Similarly, one-quarter of Detroit residents say that they discuss stress management with their health care provider often or always, which while low, is higher than Americans overall (26 percent vs. 17 percent nationally).
Stress also remains higher than what Detroit consider healthy. Detroit residents report an average stress level of 5.1 (on a 10 point scale), which is 1.4 points higher than what they define as a healthy level of stress (3.7 on a 10 point scale).
Survey respondents in Detroit cite money, work, and the economy as the most common sources of stress, similar to adults nationwide (money: 69 percent for Detroit and nationally; work: 78 percent vs. 65 percent; economy: 65 percent vs. 61 percent). Detroit residents report reading (53 percent), exercising or walking (51 percent), and listening to music (46 percent) as ways that they manage their stress.
Katherine Nordal, a psychologist and executive director of professional practice with the American Psychological Association, said the fact that most Detroiters aren’t discussing their stress with their health care provider is concerning.
“With Detroit residents reporting higher levels of stress than what they consider healthy, it is important for people to talk to their provider about ways they can manage stress to prevent stress-related illness,” Nordal said in a statement.

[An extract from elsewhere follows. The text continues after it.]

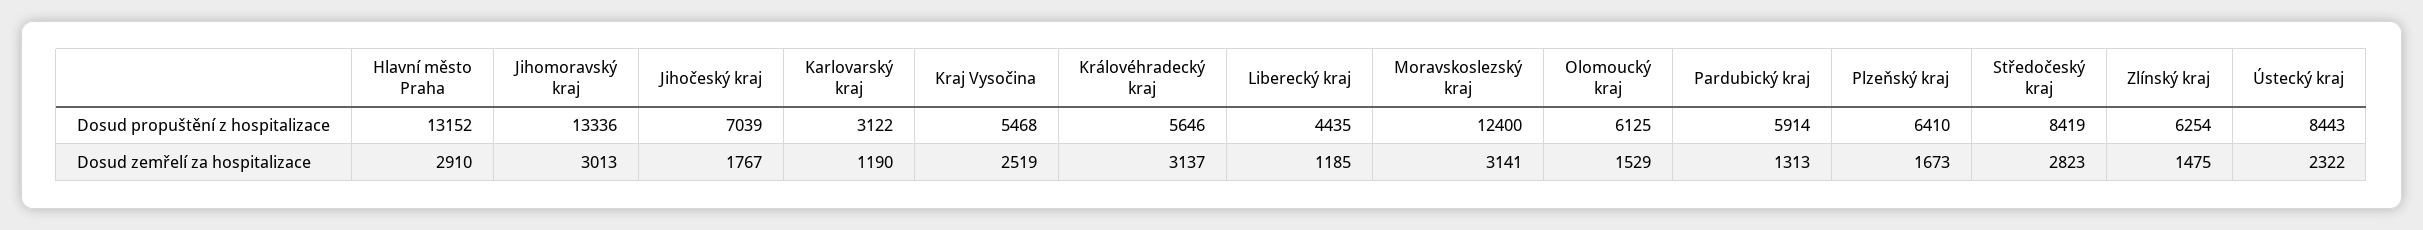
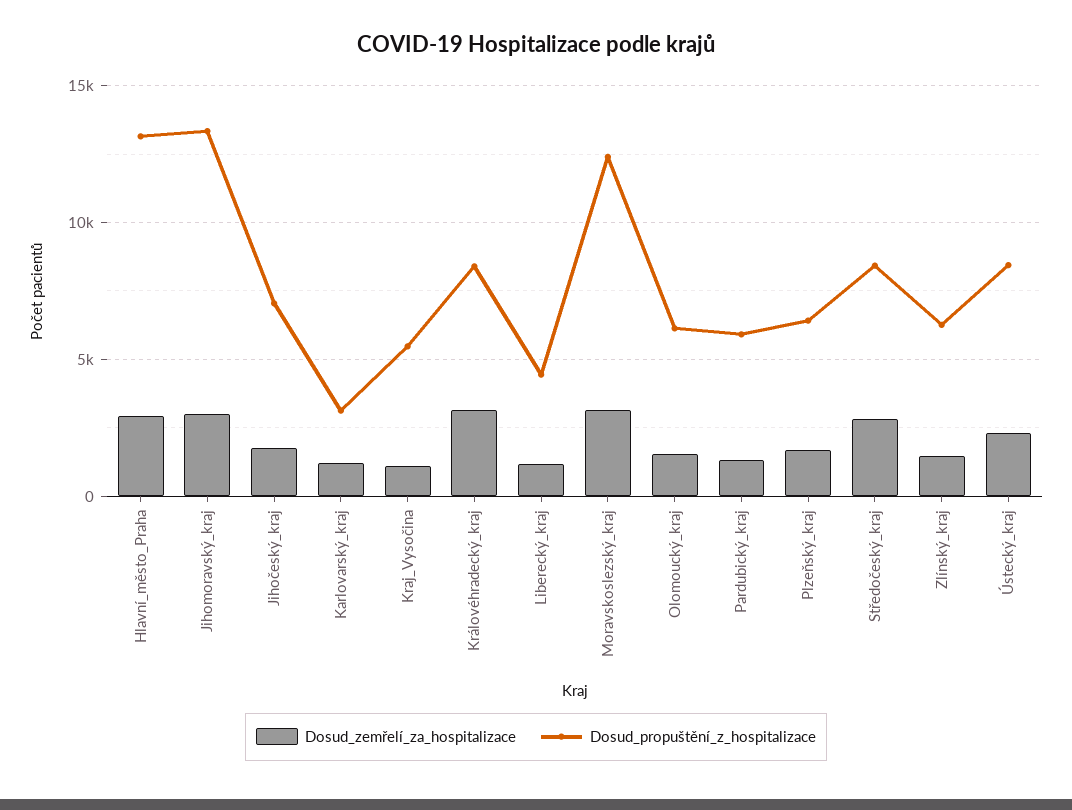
Dosud propuštění z hospitalizace, Královéhradecký kraj: 5646 -> 8500
Dosud zemřelí za hospitalizace, Kraj Vysočina: 2519 -> 1000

Findings from the national survey “Stress in America: Missing the Health Care Connection” suggest that people are not receiving what they need from their health care providers to manage stress and address lifestyle and behavior changes to improve their health.
The survey showed that while Americans think it is important that health care focuses on issues related to stress and living healthier lifestyles, their experiences do not seem to match up with what they value. For example, though 32 percent of Americans say it is very/extremely important to talk with their health care providers about stress management, only 17 percent report that these conversations are happening often or always.
The Stress in America survey was conducted online within the U.S. by Harris Interactive on behalf of the American Psychological Association between August 3 and 31, 2012, among 2,020 adults aged 18 and older. In addition, an oversample of 221 adults living in the Detroit area was collected.